=== Instructions to follow ===
Below are some entries. Repeat exactly the lines from the one with "middle pip: (645, 473)" through the one with "index pip: (988, 454)", and only those.

┌─ Material shown

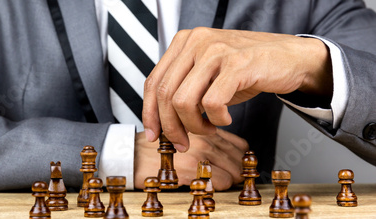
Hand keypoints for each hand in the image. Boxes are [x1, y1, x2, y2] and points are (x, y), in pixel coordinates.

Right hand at [134, 129, 248, 190]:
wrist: (131, 155)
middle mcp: (204, 139)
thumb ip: (203, 140)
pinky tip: (208, 187)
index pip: (239, 145)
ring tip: (221, 185)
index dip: (240, 158)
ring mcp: (199, 153)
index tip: (235, 167)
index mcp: (204, 130)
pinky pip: (218, 182)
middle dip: (238, 172)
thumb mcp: (182, 136)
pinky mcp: (191, 169)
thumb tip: (224, 156)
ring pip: (233, 171)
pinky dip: (218, 188)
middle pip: (239, 159)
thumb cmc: (154, 148)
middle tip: (231, 180)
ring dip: (230, 181)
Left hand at [143, 28, 331, 150]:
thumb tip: (161, 123)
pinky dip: (217, 119)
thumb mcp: (206, 75)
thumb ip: (183, 89)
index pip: (153, 81)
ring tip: (209, 127)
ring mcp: (215, 51)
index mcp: (184, 42)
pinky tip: (226, 118)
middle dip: (171, 127)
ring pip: (183, 101)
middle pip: (164, 94)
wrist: (288, 58)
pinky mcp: (237, 64)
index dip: (150, 113)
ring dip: (194, 125)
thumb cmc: (246, 69)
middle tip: (182, 142)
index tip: (154, 135)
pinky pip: (212, 103)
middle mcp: (196, 42)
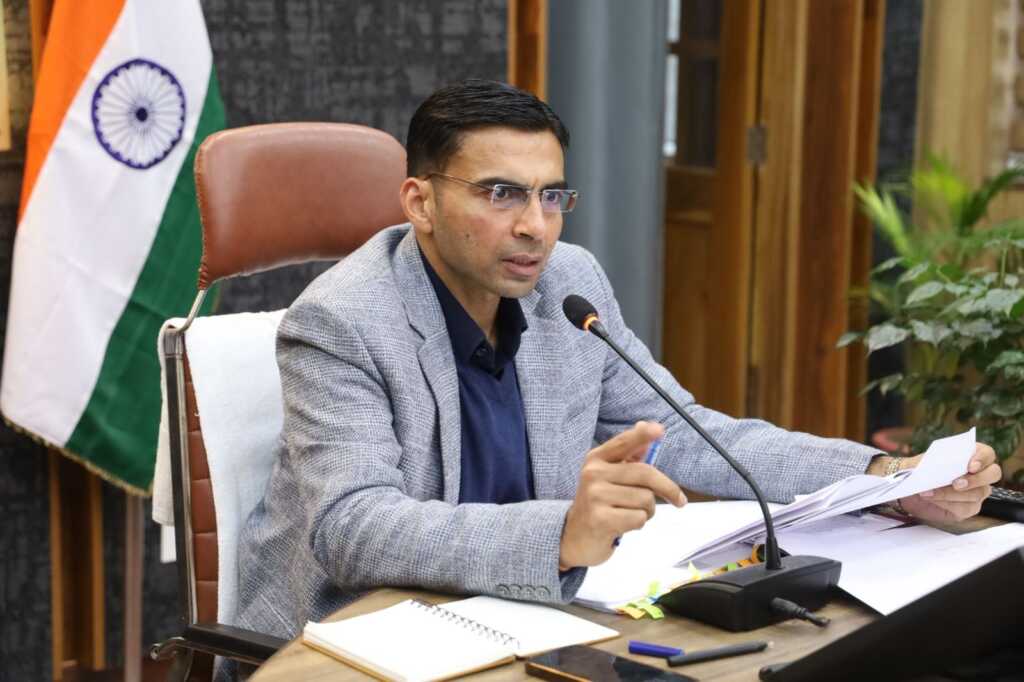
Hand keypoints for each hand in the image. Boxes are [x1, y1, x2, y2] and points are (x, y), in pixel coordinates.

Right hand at [559, 421, 685, 568]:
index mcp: (596, 459)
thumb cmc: (599, 504)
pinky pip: (639, 518)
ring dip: (647, 511)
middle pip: (645, 473)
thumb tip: (645, 426)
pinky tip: (624, 524)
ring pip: (645, 499)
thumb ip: (629, 455)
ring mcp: (595, 496)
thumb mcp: (609, 476)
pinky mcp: (600, 519)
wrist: (575, 537)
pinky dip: (639, 524)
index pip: (623, 443)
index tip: (659, 429)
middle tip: (679, 501)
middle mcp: (593, 473)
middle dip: (667, 488)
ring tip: (631, 513)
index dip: (642, 436)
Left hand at [898, 443, 1001, 521]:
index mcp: (970, 455)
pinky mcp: (969, 508)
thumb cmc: (918, 471)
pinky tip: (932, 498)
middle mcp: (979, 473)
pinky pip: (966, 508)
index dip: (982, 459)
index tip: (970, 467)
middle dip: (976, 479)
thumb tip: (940, 465)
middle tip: (956, 484)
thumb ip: (931, 460)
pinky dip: (947, 503)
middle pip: (994, 474)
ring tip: (929, 491)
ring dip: (951, 493)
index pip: (988, 454)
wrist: (907, 490)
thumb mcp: (921, 461)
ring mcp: (977, 492)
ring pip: (977, 494)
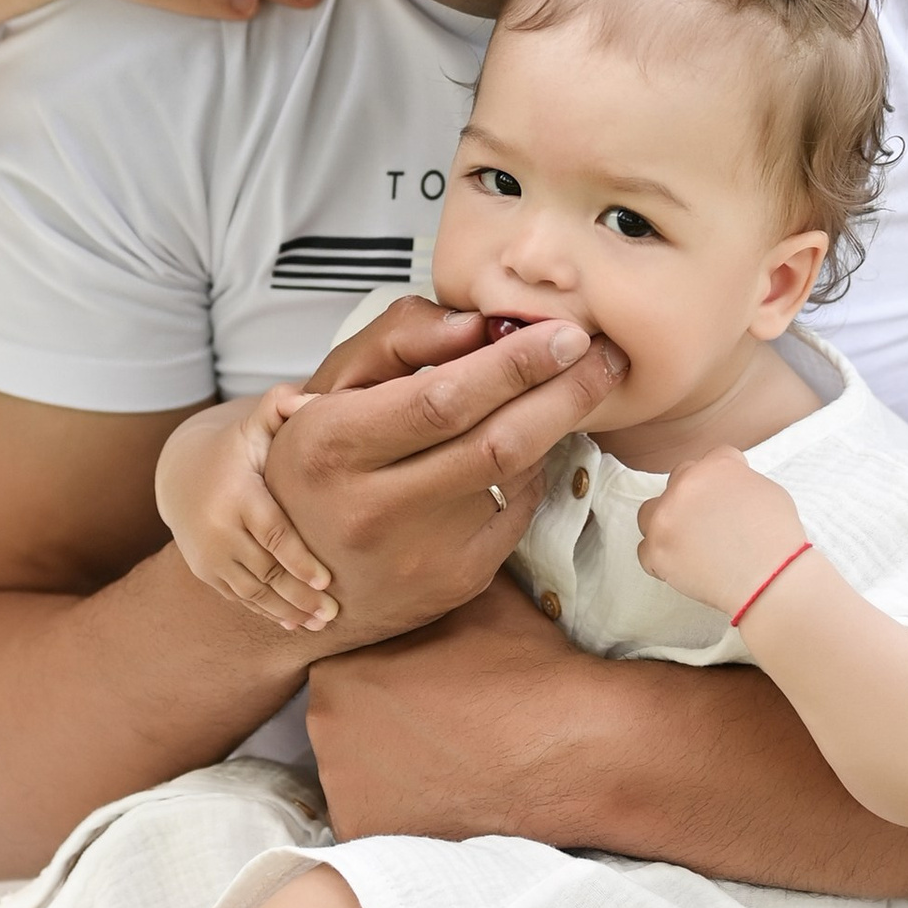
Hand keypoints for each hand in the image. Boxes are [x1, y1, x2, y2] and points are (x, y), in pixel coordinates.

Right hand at [154, 386, 337, 632]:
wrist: (181, 473)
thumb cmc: (238, 447)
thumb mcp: (255, 423)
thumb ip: (282, 406)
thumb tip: (309, 399)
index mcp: (236, 495)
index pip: (271, 533)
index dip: (298, 560)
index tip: (327, 581)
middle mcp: (217, 529)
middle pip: (265, 569)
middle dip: (300, 595)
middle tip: (335, 612)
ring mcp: (208, 555)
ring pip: (252, 591)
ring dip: (287, 611)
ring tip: (322, 623)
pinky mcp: (206, 572)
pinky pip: (239, 597)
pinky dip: (267, 612)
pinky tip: (295, 624)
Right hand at [261, 297, 629, 649]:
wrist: (304, 573)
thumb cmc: (323, 459)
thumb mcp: (335, 387)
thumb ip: (403, 341)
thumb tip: (483, 325)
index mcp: (332, 446)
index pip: (441, 401)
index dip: (513, 365)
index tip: (563, 334)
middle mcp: (371, 509)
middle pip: (493, 444)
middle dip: (562, 391)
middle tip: (602, 355)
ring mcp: (417, 556)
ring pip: (514, 477)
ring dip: (559, 424)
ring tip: (584, 384)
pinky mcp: (455, 583)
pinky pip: (519, 514)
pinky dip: (535, 471)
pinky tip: (538, 442)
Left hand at [311, 577, 593, 837]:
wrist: (576, 749)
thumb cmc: (524, 667)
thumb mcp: (472, 594)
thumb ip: (430, 578)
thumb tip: (427, 546)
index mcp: (338, 666)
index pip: (348, 662)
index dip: (389, 669)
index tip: (426, 678)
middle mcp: (323, 729)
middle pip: (347, 720)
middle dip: (382, 719)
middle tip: (439, 719)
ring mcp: (342, 790)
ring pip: (358, 771)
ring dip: (389, 767)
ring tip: (448, 759)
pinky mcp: (369, 837)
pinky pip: (375, 818)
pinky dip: (403, 812)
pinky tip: (447, 793)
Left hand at [632, 442, 806, 618]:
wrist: (770, 579)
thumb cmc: (777, 540)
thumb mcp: (767, 491)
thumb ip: (739, 481)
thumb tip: (727, 488)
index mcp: (716, 466)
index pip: (712, 459)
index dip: (721, 480)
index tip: (726, 497)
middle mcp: (686, 484)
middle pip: (678, 481)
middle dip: (692, 500)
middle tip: (708, 524)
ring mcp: (666, 517)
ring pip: (650, 513)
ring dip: (666, 524)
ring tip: (688, 544)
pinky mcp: (656, 549)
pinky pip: (646, 551)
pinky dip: (662, 559)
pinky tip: (684, 565)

└─

=== Solution ===
middle pip: (645, 473)
thumb tip: (645, 426)
pinky tip: (624, 524)
ring pip: (645, 499)
thumb ip: (629, 455)
ring mcp: (595, 496)
thumb mcp: (609, 476)
pinky mcp: (600, 519)
wrist: (575, 537)
pinky dip: (639, 524)
index pip: (623, 443)
index tip: (659, 429)
middle tip: (679, 501)
middle mcp: (593, 473)
middle dip: (667, 488)
ring tip: (631, 513)
index dip: (642, 436)
Left hand at [898, 443, 1001, 521]:
index mcp: (970, 455)
pinky mcp: (969, 508)
thumb cmc: (918, 471)
pinky tip: (932, 498)
middle mcp: (979, 473)
pinky pip: (966, 508)
index dip: (982, 459)
index tip: (970, 467)
middle dip: (976, 479)
thumb tip: (940, 465)
middle tip: (956, 484)
thumb ip: (931, 460)
pinky dip: (947, 503)
middle pip: (994, 474)
ring tip: (929, 491)
ring dip: (951, 493)
index pip: (988, 454)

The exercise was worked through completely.